I have just started injecting CO2 and am thinking ahead of when I will need to refill my cylinder.  Anybody know anywhere in West Yorkshire that do CO2 refills at a reasonable price? I have been told that maidenhead aquatics at carrgate garden centre charges around £20 for a 500g JBL bottle, is that the going rate?


----------



## AAB (21 Apr 2012)

Any one?


----------



## Wally (27 Apr 2012)

Hi there
I get my co2 from Flamstop in Bradford.I did get my extinguishers from them so they will refill them at cost which works out at about £20 for a 2kg.I don't now of anywhere that refills JBL bottles though.You could give Harrogate   aquatics a ring,they are Dennerle stockists and sell the complete kits.


----------



## AAB (27 Apr 2012)

Thanks wally, I will try and contact them to check if they will do jbl bottle.


----------



## malawistu (28 Apr 2012)

i live in Wakefield and i go to hydraponica on doncaster road there is also this place in ossett but i haven't used them


----------



## AAB (28 Apr 2012)

The place is Ossett is called Interfish but they only do refills for TMC bottles. How much do  hydraponica charge for 500g JBL refill?


----------



## skeletonw00t (30 Apr 2012)

Just do a search for some fire saftey businesses round your area - they should refill them if they are  in date. £20 seems a bit expensive for a refill though...


----------



## AAB (30 Apr 2012)

skeletonw00t said:
			
		

> Just do a search for some fire saftey businesses round your area - they should refill them if they are  in date. £20 seems a bit expensive for a refill though...

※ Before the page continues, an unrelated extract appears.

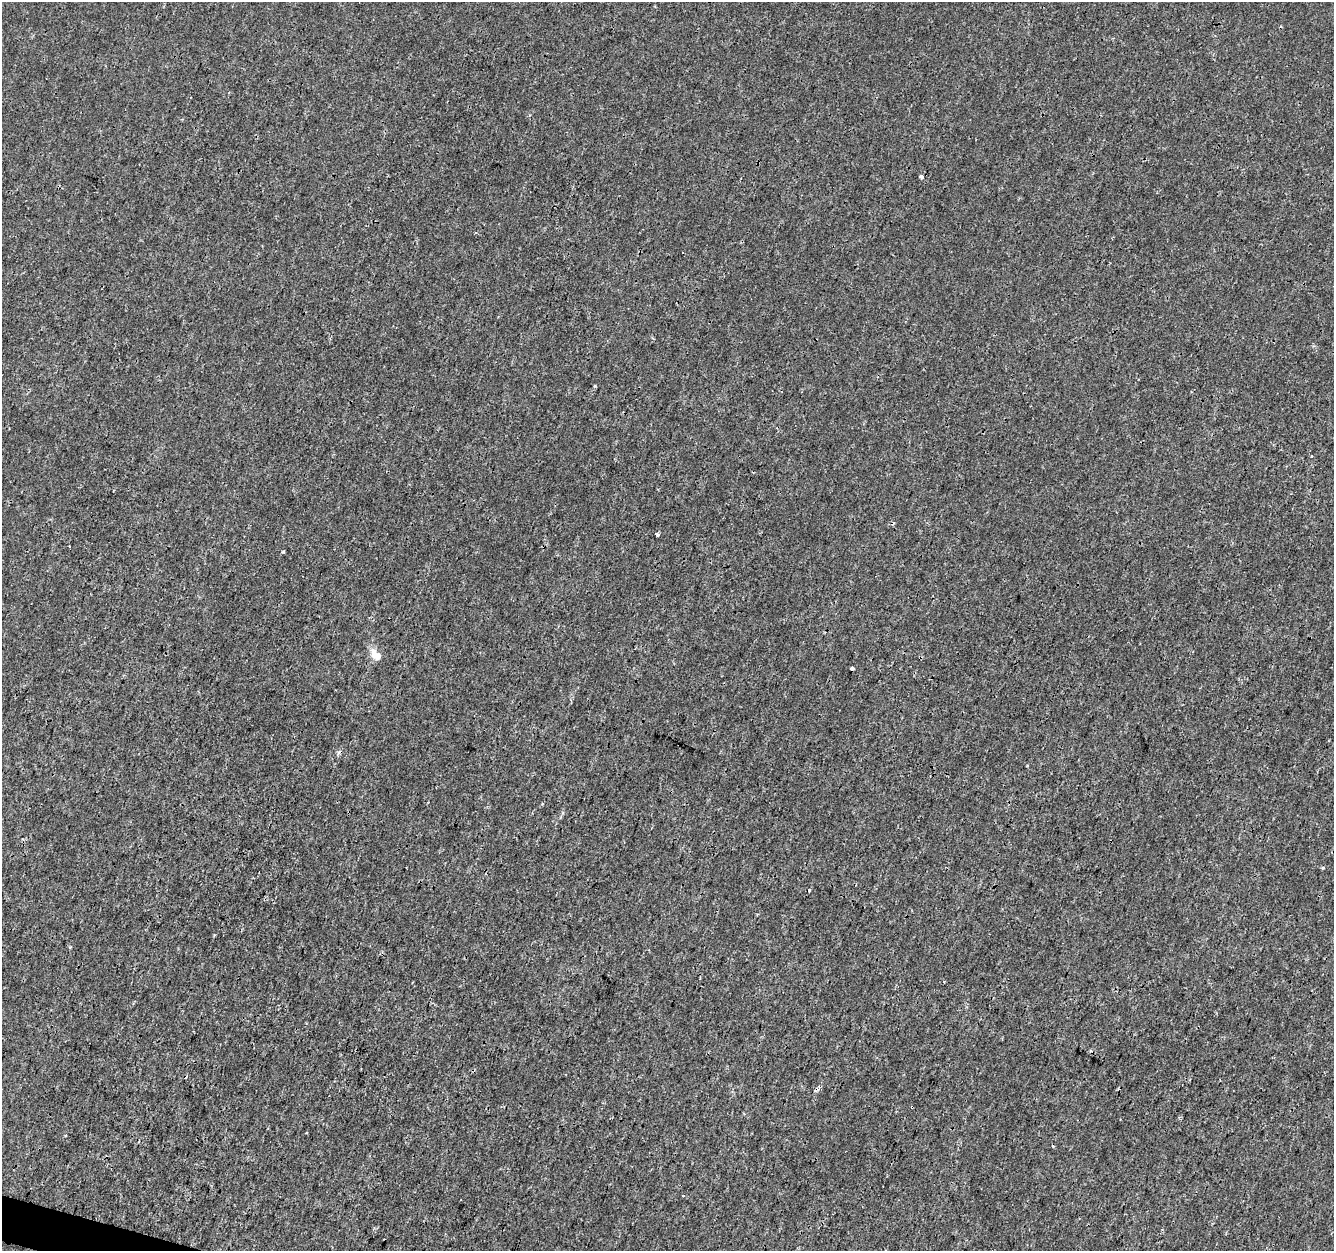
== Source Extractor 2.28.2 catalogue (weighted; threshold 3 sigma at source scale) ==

That was exactly my thought that £20 seems a bit too much. 

Can I please ask a stupid question? What do you mean by 'in date'.  I tried to look for a date on my JBL cylinder but couldn't see anything on it. How long are they meant to stay in date and how would I know if it's in date?


----------



## skeletonw00t (1 May 2012)

There should be like an engraving on the cylinder itself. 

This will be when it was made (i believe) and as long as its within 10 years they will refill it.


----------



## AAB (1 May 2012)

Thanks - I will look that up when I get home.


----------



## malawistu (1 May 2012)

AAB said:
			
		

> The place is Ossett is called Interfish but they only do refills for TMC bottles. How much do  hydraponica charge for 500g JBL refill?



didnt mean interfish http://www.hydrofire.co.uk/


----------